3-COL with a restriction on a number of vertices colored with a particular color

Question

If I modify a 3-COL problem (with colors A, B, C) in a way that I now demand that at most, say, 50 vertices may be colored with color A, does the problem still remain NP-complete?

I've been thinking of a reduction from a standard 3-COL, but there is no way that I can solve a standard 3-colorability using the problem described above; I'd have to cut the graph into smaller pieces. Other NP-complete problems I know of, like independence set, have a parameter and in my problem there is a fixed number instead of a parameter. So this got me thinking, that maybe such a problem could be solved in P-time, but this doesn't make sense as I could probably replace 50 with any other number.

So this is simpler than asking whether there is a 3-COL such that at most k vertices receive color A, but still quite hard in general I think.

Am I correct?

Answer 1

For a fixed parameter like 50, the problem can be solved in "polynomial time": guess which vertices to color A, then solving a 2-coloring problem for the remaining vertices. The running time will be something like $O(|V|^{52})$, since there are $O(|V|^{50})$ ways to choose a set of at most 50 vertices; and 2-coloring can be solved in $O(|V|+|E|)=O(|V|^2)$ time.

Of course, this solution is solely of theoretical interest. An algorithm whose running time is $O(|V|^{52})$ is technically polynomial-time, but it's completely and totally infeasible in practice for any interesting graph.

In contrast, if the parameter 50 is part of the input, then the problem remains NP-hard (consider what happens when you pass in $|V|$ as the value of this input; then you have the standard 3-COL problem). This highlights the difference between a value that is fixed vs is an input to the problem.

Perhaps a simpler example to illustrate that difference is vertex cover: vertex cover is NP-complete, but if I ask you whether there exists a vertex cover of size $\le 50$, that can be done in polynomial time, for similar reasons -- the running time will be $O(|V|^{50})$ or so. In particular, if you want to know whether there exists a vertex cover of size $\le k$, that can be done in $O(|V|^k)$ time.
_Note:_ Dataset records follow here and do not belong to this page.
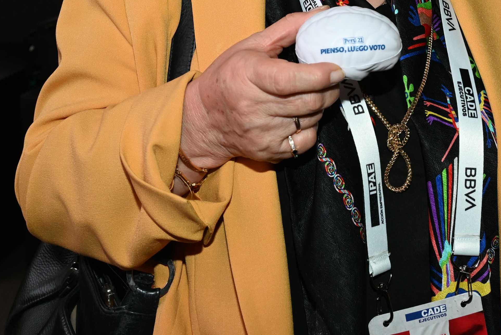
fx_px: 963
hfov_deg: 29.1
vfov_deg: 18.8
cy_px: -50
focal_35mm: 69
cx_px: 289
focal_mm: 29.5
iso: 2000
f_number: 7.1
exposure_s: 1/125
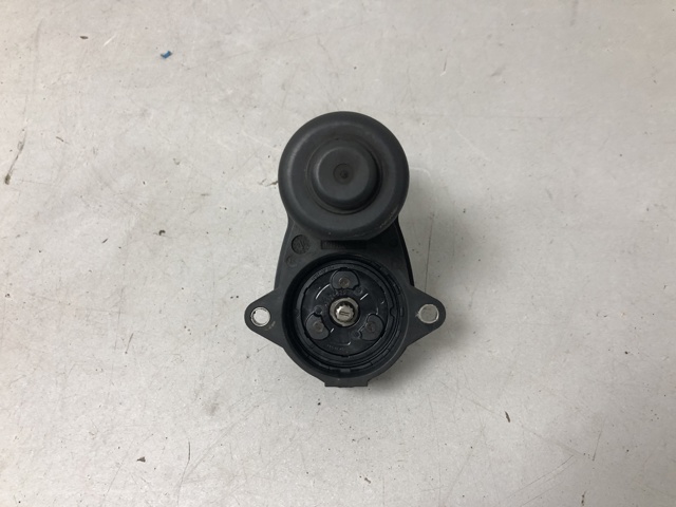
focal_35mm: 28
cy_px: 254
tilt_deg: -61.7
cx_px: 338
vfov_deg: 49.7
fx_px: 547
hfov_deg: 63.4
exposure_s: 1/25
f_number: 1.8
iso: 40
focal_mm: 4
When $k$ is a fixed constant, this is polynomial time; but when $k$ is part of the input, then this is exponential time (it is $\ge 2^k$).

Answer 2

If at most 50 vertices can be colored A, then the problem is in $\mathsf{P}$. Indeed, there are $O(n^{50})$ possibilities for the set of vertices colored A. Go over all such choices in which these vertices are an independent set, delete them, and check whether the remaining graph is bipartite.